Giulia è bionda, ha gli occhi grigi, uno sguardo che si direbbe da sognatrice, almeno per quello che si ricava da antiche fotografie, alcune sfumate, altre sgranate, altre ancora appannate, tutte in bianco e nero. Giulia ama il salto in alto, si cimenta anche nel salto con l’asta, partecipa alle gite del Club alpino italiano, i viaggi in torpedone e i cappelli con i pompon, gli sci di frassino e le racchette di bambù, guida la Vespa, quella panciuta come un gigantesco passerotto, e va in bicicletta. Giulia lavora e non si sposa, non ha figli, i suoi figli saranno i nipoti. Giulia non rinuncia al rossetto, ma alle Turmac, sigarette stranamente ovali. Un giorno Giulia, vittima dei ricordi, prende le fotografie di quando era giovane e spensierata e le strappa tutte.
Chicco e Claudio Pessina hanno scritto un libriccino per la loro zia e sulla loro zia e intorno alla loro zia, “La Giulia” (A.car. edizioni, 100 pagine, 10,50 euro), il nome preceduto dall’articolo alla lombarda, alla milanese, alla rhodense nel loro caso, un nome più adatto a un’auto (e Giulietta ancora prima di Giulia) che a una bici, un’occasione per scavare nella memoria, riavvolgere il film del tempo, rimettere a fuoco – il falò, le braci, le ceneri del nostro cuore, dei nostri sentimenti – le immagini sbiadite dalla vita di tutti i giorni, dagli anni che volano, dalle persone che se ne vanno. Ma che così, prima nei ricordi e poi nei ricordi diventati libri, queste immagini tornano e rimangono. I libri servono soprattutto a tenere in vita anche, soprattutto, i morti. E non si muore mai, mai fino in fondo, mai per sempre, finché c’è un buon libro, un buon racconto, un buon ricordo.
“Colori, voci, rumori ma soprattutto odori. Qualche volta profumi. La casa di ringhiera, la linghera, non è solo un luogo dove la gente abita. E’ un organismo vivente, pulsante, spesso mutante”. “Sul ballatoio tutto diventa comune, anche i sentimenti. Sul ballatoio si corre a occupare il cesso alla turca in fondo, vicino alla scala, per fare in tempo ad andare in fabbrica. Già che si è lì si leggono i ritagli di giornale che, appesi a un fil di ferro, servono da carta igienica, per farsi un’idea seppur parziale dei fatti di cronaca”. “La cucina economica è bianca, imponente, bella. Ha il piano in acciaio con i cerchi, concentrici, che si tolgono e in fianco una piccola caldaia per scaldare l’acqua”. C’è la Seconda guerra mondiale, c’è la Resistenza, c’è la rinascita: “Accettare un pezzo di vita, voltare pagina e provare a immaginare un futuro. Eccolo il futuro: “Qualche volta, negli anni Sessanta, va in crociera, in Spagna, cosa che all’epoca è tipicamente da sciuri”. E quelle pensioncine estive in Liguria, riviera di Ponente, vicino alla spiaggia, camera vista mare: “Pensione completa, giovedì sera dolce, domenica a mezzogiorno antipasto. Tutte le sere minestrone o passato di verdura”. I due nipoti commentano: “Da suicidio”.

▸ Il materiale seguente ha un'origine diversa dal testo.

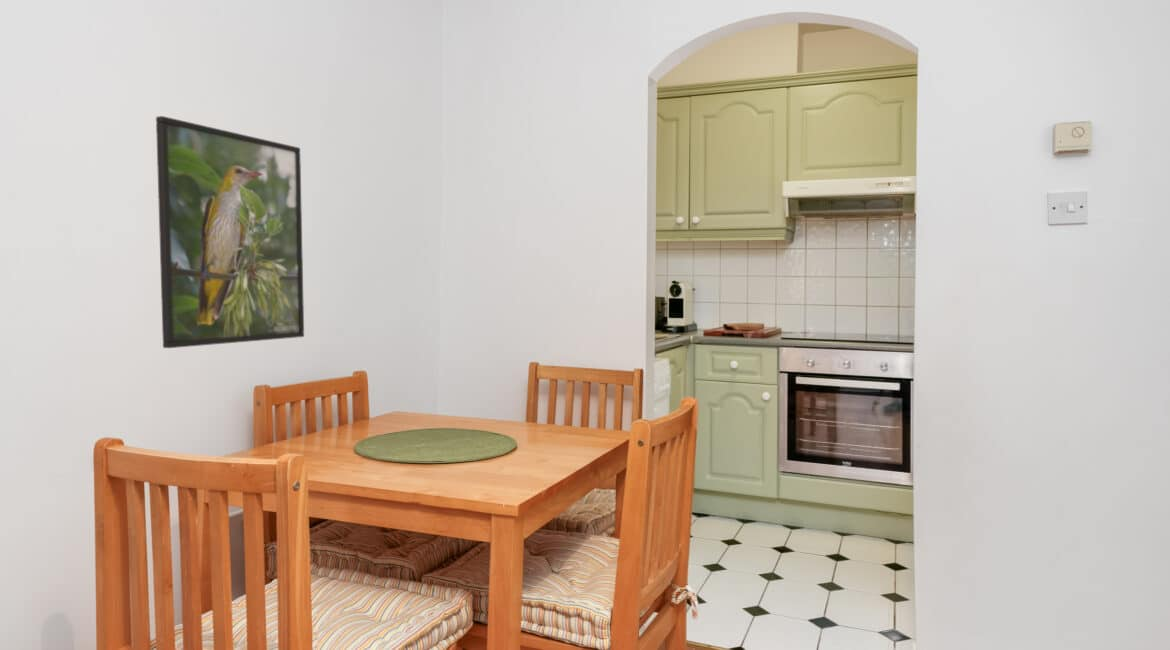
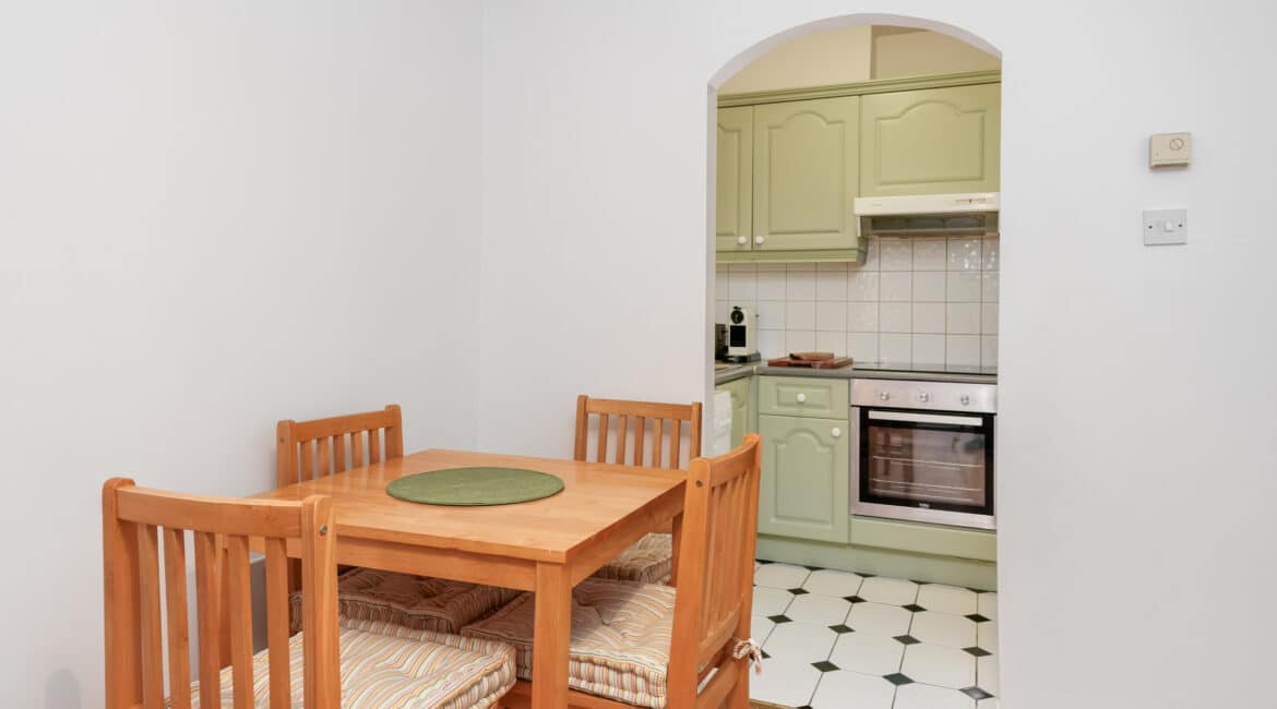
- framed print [155,115,305,349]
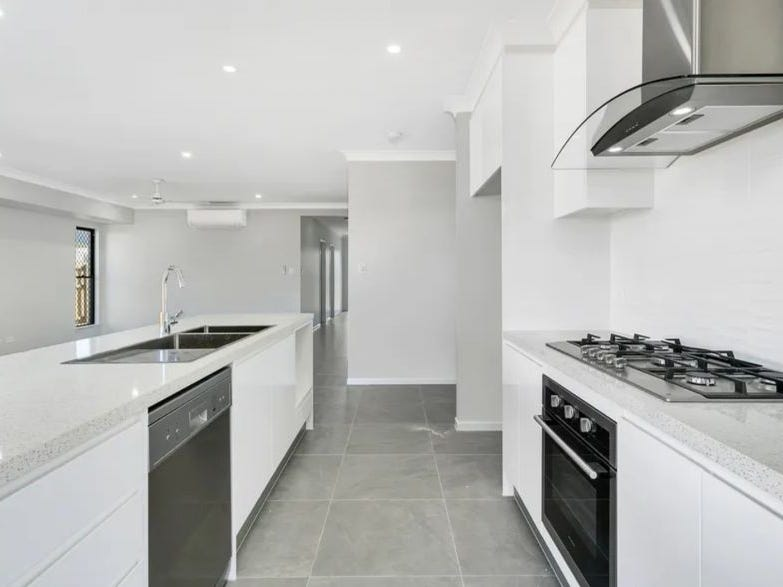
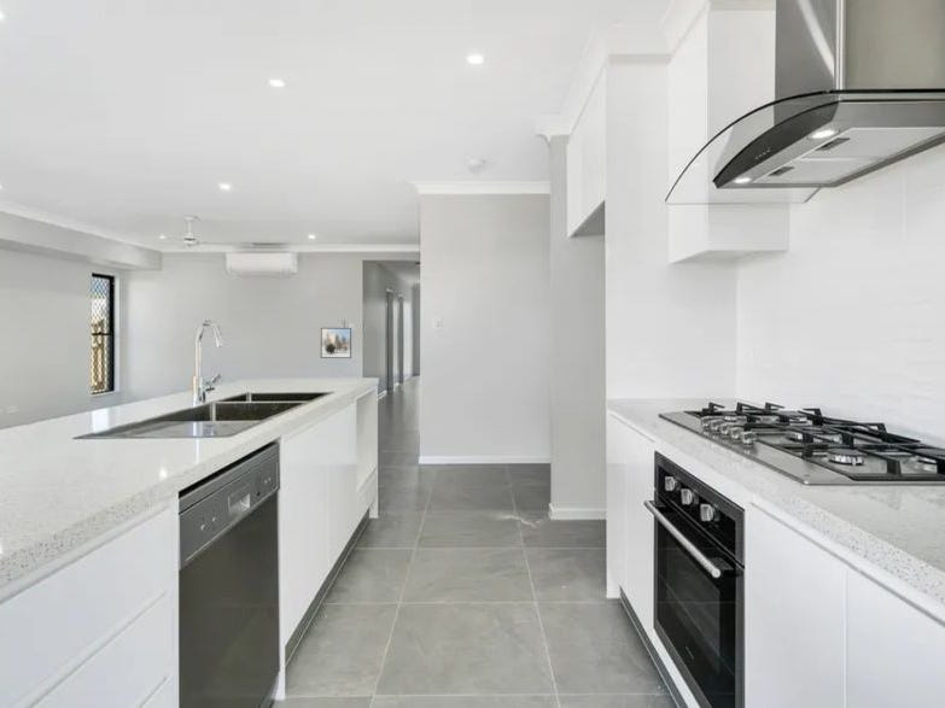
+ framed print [320,327,352,359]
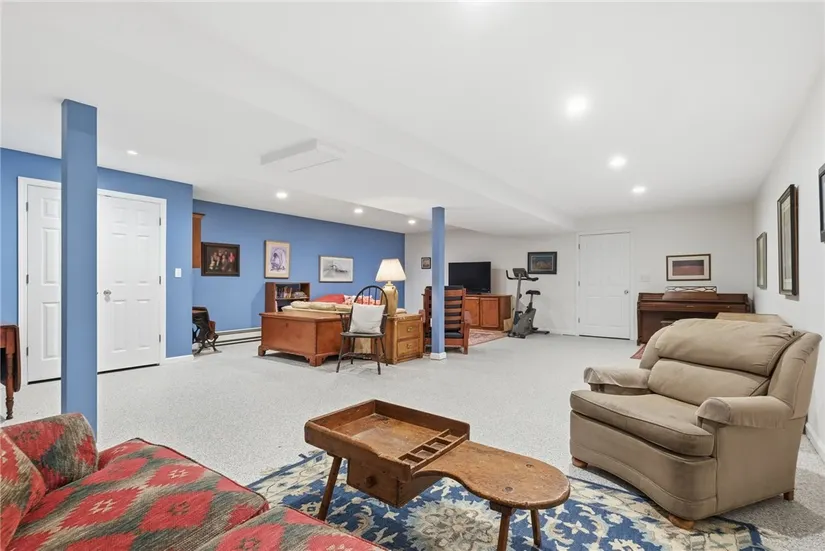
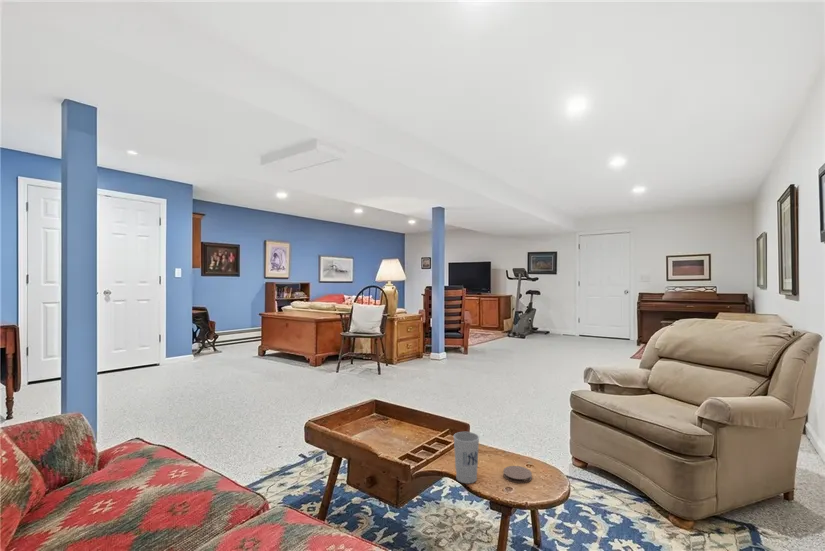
+ coaster [502,465,533,484]
+ cup [453,431,480,484]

Giulia invecchia. L’età non sta in un certificato anagrafico, neanche nella quantità di tutti i nostri ieri, neanche nella crudeltà di una clessidra - che cosa c’è di più drammatico e implacabile e inarrestabile di una clessidra? -, l’età pesa e piega quando non si può più condividere una antica interrogazione a scuola, una eterna dichiarazione d’amore, una fangosa partita di rugby, una libera pedalata in gruppo. La solitudine. Chi va in fuga e ti lascia da solo al vento.
Giulia sarebbe stata fiera di “La Giulia”. Magari avrebbe detto che non era il caso, magari avrebbe soltanto allargato e illuminato gli occhi, magari avrebbe sfilato dalla borsetta quel pacchetto piatto e pescato una Turmac, piccolissimo gesto peccaminoso.